My dad came here from New Glasgow in 1902. My parents had eight boys and three girls - and every damn one of us worked in the coal mine. Every damn one of us. I've seen eight of us in the coal mine at one time. I said, Jeez, if we ever have an explosion down here, they're going to wipe us out.
Now we're whittled down to two boys and two girls. All the rest are dead.
I had no education - when I left school, I was in grade three. What bit of knowledge I have, I picked up myself. The way I figured it, If one man can learn to read and write, why can't another man learn to read and write?
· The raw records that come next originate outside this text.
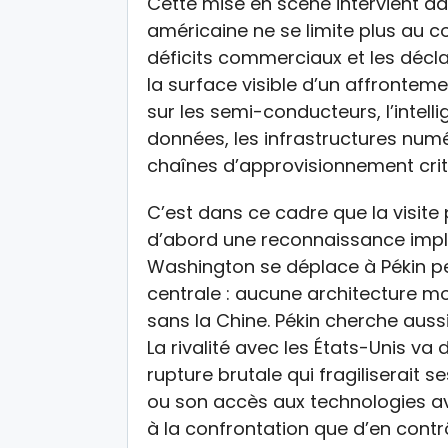
Cette mise en scène intervient dan
américaine ne se limite plus au c
déficits commerciaux et les décla
la surface visible d’un affronteme
sur les semi-conducteurs, l’intellige
données, les infrastructures numé
chaînes d’approvisionnement crit
C’est dans ce cadre que la visite
d’abord une reconnaissance implic
Washington se déplace à Pékin per
centrale : aucune architecture mo
sans la Chine. Pékin cherche auss
La rivalité avec les États-Unis va 
rupture brutale qui fragiliserait s
ou son accès aux technologies ava
à la confrontation que d’en contrô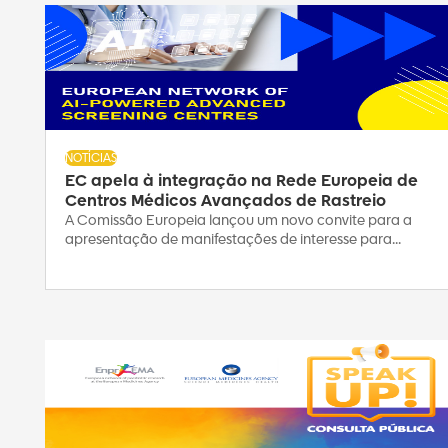
NOTÍCIAS
EC apela à integração na Rede Europeia de
Centros Médicos Avançados de Rastreio
A Comissão Europeia lançou um novo convite para a
apresentação de manifestações de interesse para...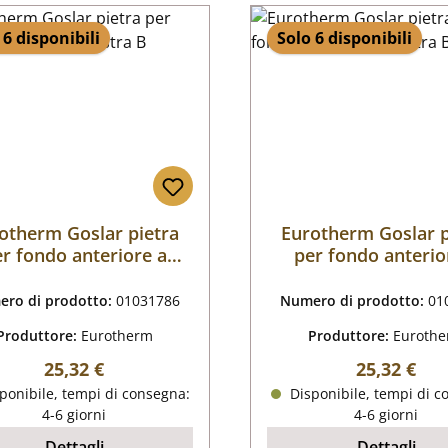
 6 disponibili
Solo 6 disponibili
otherm Goslar pietra
Eurotherm Goslar p
r fondo anteriore a
per fondo anterio
sinistra B
destra B
ro di prodotto:
01031786
Numero di prodotto:
01
Produttore:
Eurotherm
Produttore:
Euroth
Prezzo normale:
Prezzo nor
25,32 €
25,32 €
ponibile, tempi di consegna:
Disponibile, tempi di c
4-6 giorni
4-6 giorni
Dettagli
Dettagli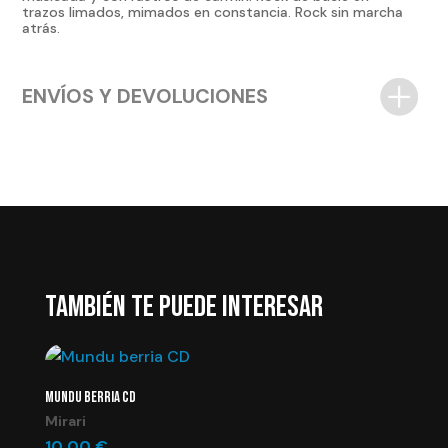
trazos limados, mimados en constancia. Rock sin marcha
atrás.
ENVÍOS Y DEVOLUCIONES
TAMBIÉN TE PUEDE INTERESAR
MUNDU BERRIA CD
Mirari
10,00
€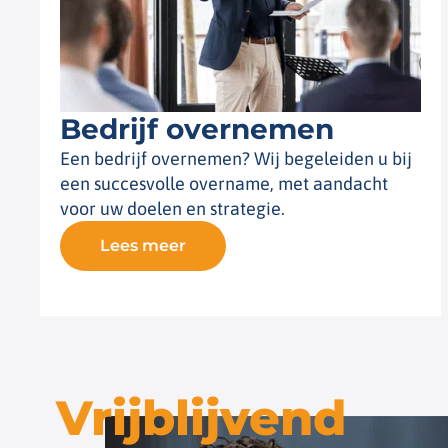
Bedrijf overnemen
Een bedrijf overnemen? Wij begeleiden u bij
een succesvolle overname, met aandacht
voor uw doelen en strategie.
Lees meer
Vrijblijvend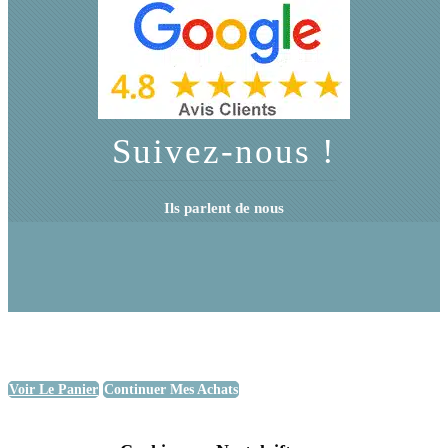
Suivez-nous !
Ils parlent de nous
Voir Le Panier
Continuer Mes Achats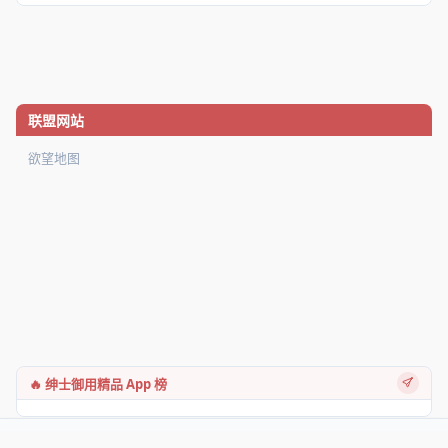
联盟网站
欲望地图
🔥 绅士御用精品 App 榜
I started to work in the pits when I was 13, trapping. Then I left the mine and went into the First World War. I was with the Cape Breton Highlanders. In 1940, I joined the army again. After the war, I came back to No. 2.
In 1929, I got my overman's papers. In 1940, I wrote for underground manager but I failed.
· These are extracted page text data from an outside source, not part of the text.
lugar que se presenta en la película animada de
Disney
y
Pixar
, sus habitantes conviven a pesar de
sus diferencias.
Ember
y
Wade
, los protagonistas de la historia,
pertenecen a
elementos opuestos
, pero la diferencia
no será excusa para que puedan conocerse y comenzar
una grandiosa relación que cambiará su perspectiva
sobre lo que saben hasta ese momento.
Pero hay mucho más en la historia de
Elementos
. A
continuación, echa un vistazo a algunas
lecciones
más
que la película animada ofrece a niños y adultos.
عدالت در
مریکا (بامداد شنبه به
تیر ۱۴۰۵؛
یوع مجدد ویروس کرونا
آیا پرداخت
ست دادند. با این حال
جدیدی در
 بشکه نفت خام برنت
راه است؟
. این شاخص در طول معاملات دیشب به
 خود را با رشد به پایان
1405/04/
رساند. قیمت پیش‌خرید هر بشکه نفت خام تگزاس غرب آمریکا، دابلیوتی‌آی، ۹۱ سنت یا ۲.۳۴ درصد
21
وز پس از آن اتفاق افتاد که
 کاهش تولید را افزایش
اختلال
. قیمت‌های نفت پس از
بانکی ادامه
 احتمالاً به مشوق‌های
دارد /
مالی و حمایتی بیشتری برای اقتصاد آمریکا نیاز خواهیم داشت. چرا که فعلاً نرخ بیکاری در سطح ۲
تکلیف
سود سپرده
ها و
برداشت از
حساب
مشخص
This is what you call a coal company house. I got one of the nicest views in the Glace Bay area. Before my time, there used to be a coal mine right below us. During the 1925 strike, we'd go down there and dig coal.
All the pictures you see on the wall - some of these are my grandchildren and some are my daughters. We had nine children of our own and adopted three girls and a boy. People told me, You're crazy. I said, No, I'm not. I said, If we're not rewarded down here, maybe God will reward us in Heaven. I don't know how we did it on a coal miner's small wages, but we brought them all up.
I was president of the Army-Navy Club four times. In the fifties, I was president of the old Hub Club. I've been a service officer of the Legion for about 30 years.